> _Using the information_
#1 In the article on haunted country houses, how many souls are said to have been condemned to death in the former courtroom at The Skirrid Mountain Inn?
#2 Write out the records again with "True or false" switched to "Correct or incorrect" and every other word left as it is. Don't include the pictures.

Rory Knight Bruce has noticed that having a ghost or two adds allure to haunted country houses open to the public. But real mysteries can lie beneath...
Haunted country houses loom large in literature and film. The eerie creaks, the menacing butlers, the silent dread that goes with the first tread on the gravel of a deserted drive. But haunted country houses are just as likely to be inhabited by the vibrant souls of the living. And in some counties it’s all but impossible to miss a haunted country house. Robed monks, jovial ancestors and tragic children all jostle with each other to keep you quaking. But most seem benevolent and set on helping the modern incumbents of the haunted country houses they inhabit. Rory Knight Bruce investigates the lure of the haunted country house.
DO YOU BELIEVE IN GHOSTS?
Like many involved in paranormal societies across Britain, Ghai investigates possible ghosts by using EVPs or Electronic Voice Phenomena. Examples of a ghostly presence are recorded A, B, C or D with A being
the most rare and clearest signs of activity. “I have had a ghost in the Theatre Royal, Drury Lane say on stage, ‘Who’s that?” says Ghai. “This is very rare.” At Exeter Castle, once a jail and the court for the 17th-century “Hanging” Judge George Jeffreys’ Bloody Assizes, Ghai had an experience that made him jump out of his skin. He was in the public lavatories, which had been a “suicide cell” for prisoners awaiting trial, when he heard a woman’s curdling scream.
At the oldest pub in Wales, The Skirrid Mountain Inn in Monmouthshire, a rope still hangs on the stairway where Jeffreys is said to have sent some of his victims to the noose. I have stayed there in a room that was once part of the courtroom where more than 180 souls are said to have been condemned to death and it is impossible not to feel an eerie sensation. “The ghost most people see here is of Fanny Pryce, the landlady from the 1830s who died in the inn and is buried 100yd away in the churchyard,” says landlord Geoff Fiddler. “She doesn’t like change and comes back to check on us and the furniture.”
HAUNTED COUNTRY HOUSES: DEVON
Francis Fulford, the 23rd successive male member of his family to occupy his Devon manor house since 1191, is a firm believer in ghosts and haunted country houses. “The dogs can see and sense things that others can’t,” he says. “When I got engaged I could hear them dancing in the attic and they were very cheerful.” (I have stayed in these attic rooms and, while not seeing the dancing maids, can certainly say that they have an ancient, foreboding feel to them).
When he was about five years old, Fulford recalls a girl of about 18 in a nightdress coming into his room. It was, he believes, the ghost of a housemaid. To this day, his sister will stay at Great Fulford only if she sleeps in the room next door to her brother. One has the impression, however, that the Fulford ghosts, in common with many that inhabit older houses, are benign, like Oscar Wilde’s Canterville ghost. “Perfectly sane people have seen things here,” continues Fulford. “My grandmother, during the Great War, saw her brother in full uniform standing one night by her bed. Three weeks later the telegram came to say he had been killed at Gallipoli.” Francis and Kishanda Fulford, like so many owners of houses and haunted country houses that are open to the public, run ghost tours and evenings, which are very popular. “I only wish the ghosts would do something useful like clear away the plates in the dining-room,” says Fulford.

Rendered chart pictures
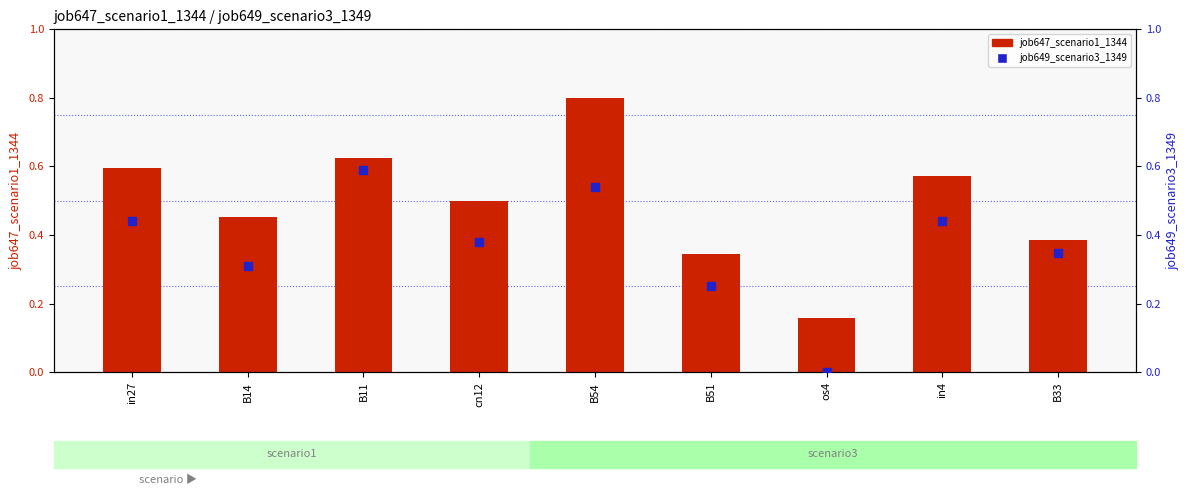

Which series reaches the minimum Y coordinate?

job649_scenario3_1349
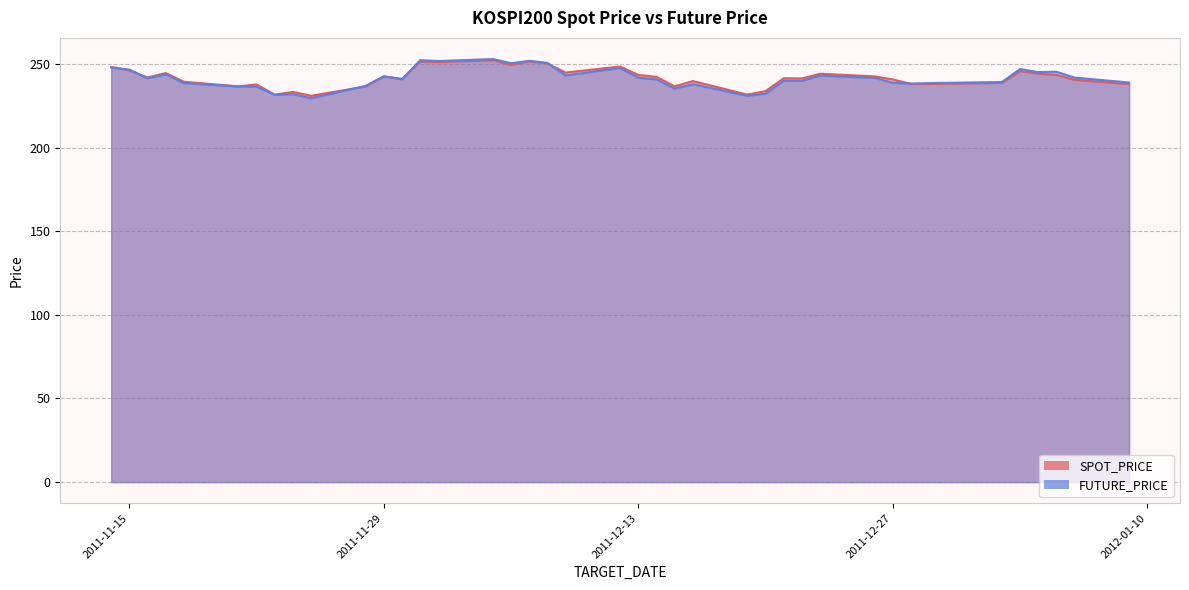

What are all the series names shown in the legend?

SPOT_PRICE, FUTURE_PRICE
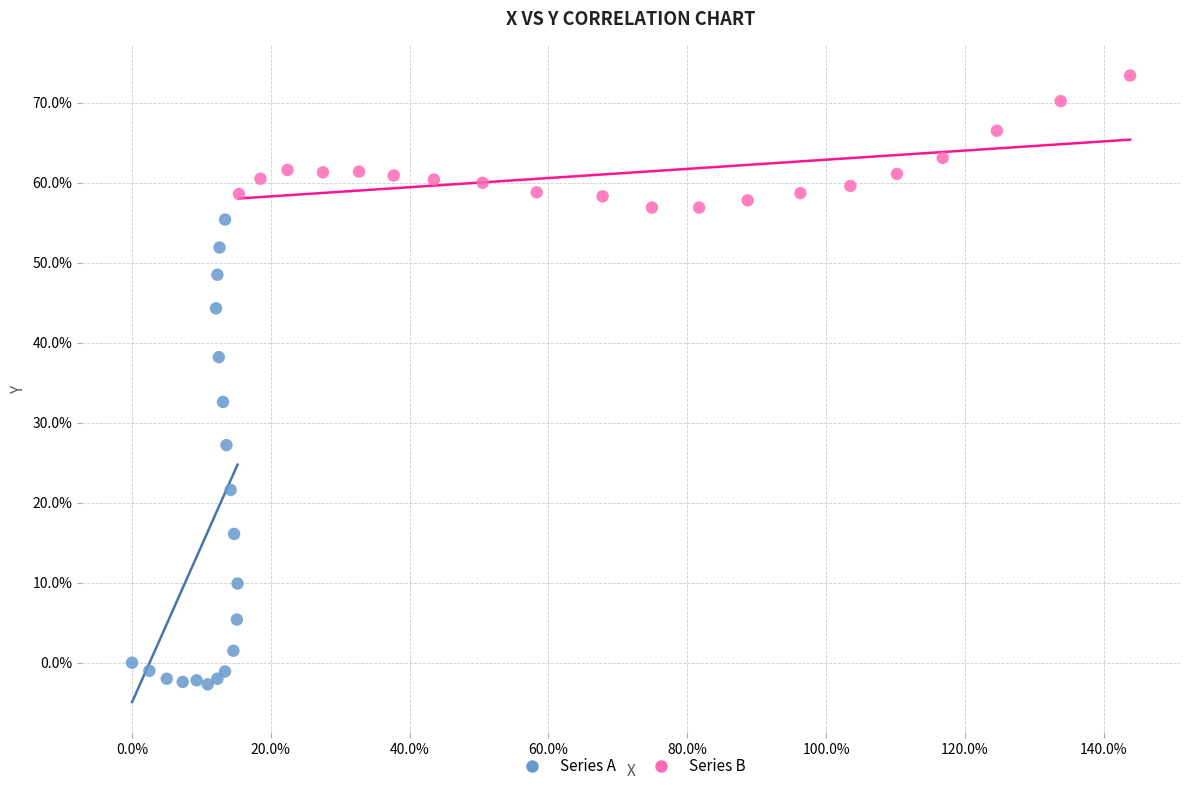

Which series has the largest Y range (max minus min)?

Series A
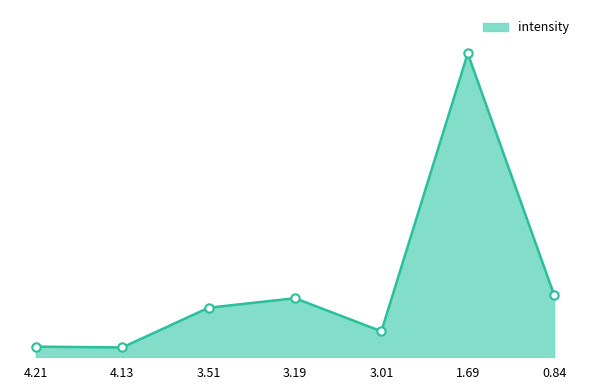

The chart shows a value of 98.1 at 1.69. True or false?

False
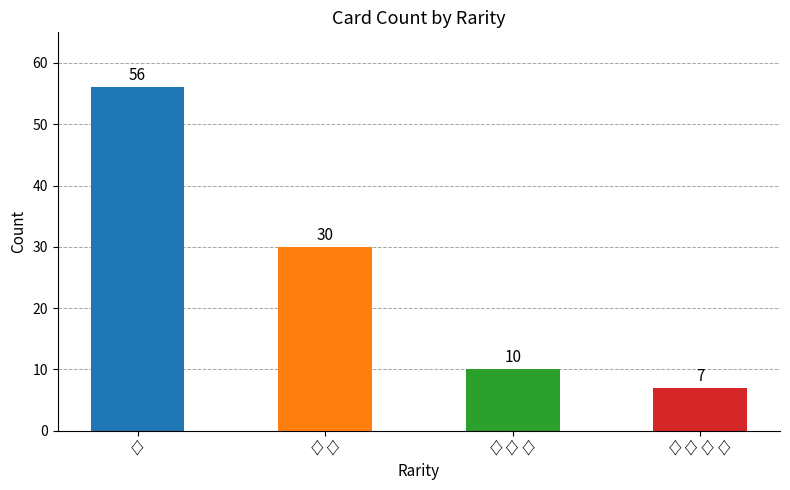

The value at ♢♢♢ is 10. True or false?

True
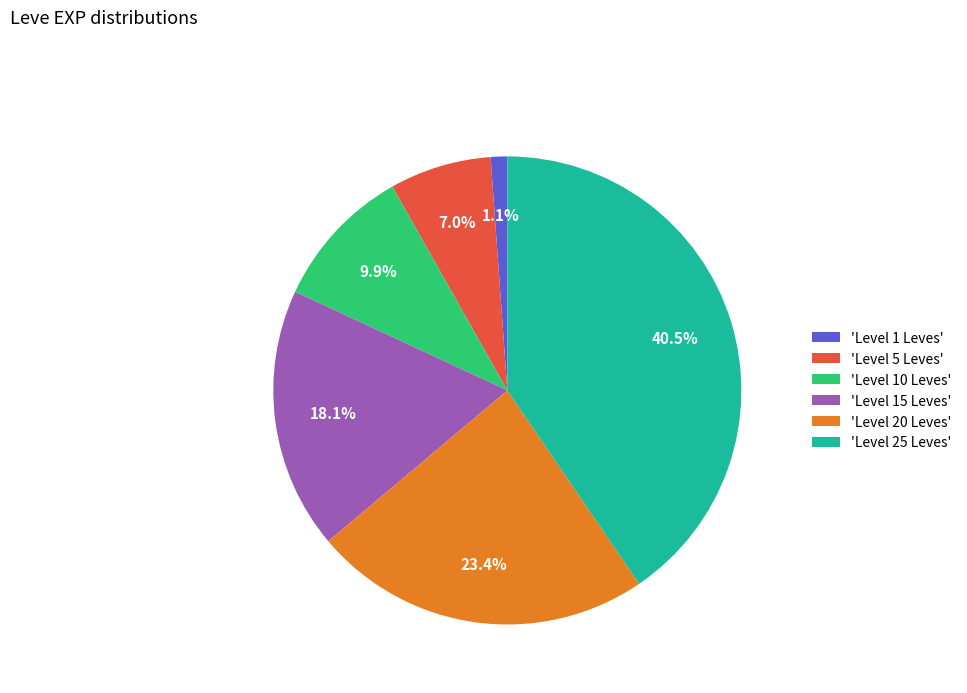

Do 'Level 15 Leves' and 'Level 5 Leves' together represent more than half of the pie?

No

> _Answer list_
#1 More than 180.

#2
Which series reaches the minimum Y coordinate?

job649_scenario3_1349

What are all the series names shown in the legend?

SPOT_PRICE, FUTURE_PRICE

Which series has the largest Y range (max minus min)?

Series A

The chart shows a value of 98.1 at 1.69. Correct or incorrect?

False

The value at ♢♢♢ is 10. Correct or incorrect?

True

Do 'Level 15 Leves' and 'Level 5 Leves' together represent more than half of the pie?

No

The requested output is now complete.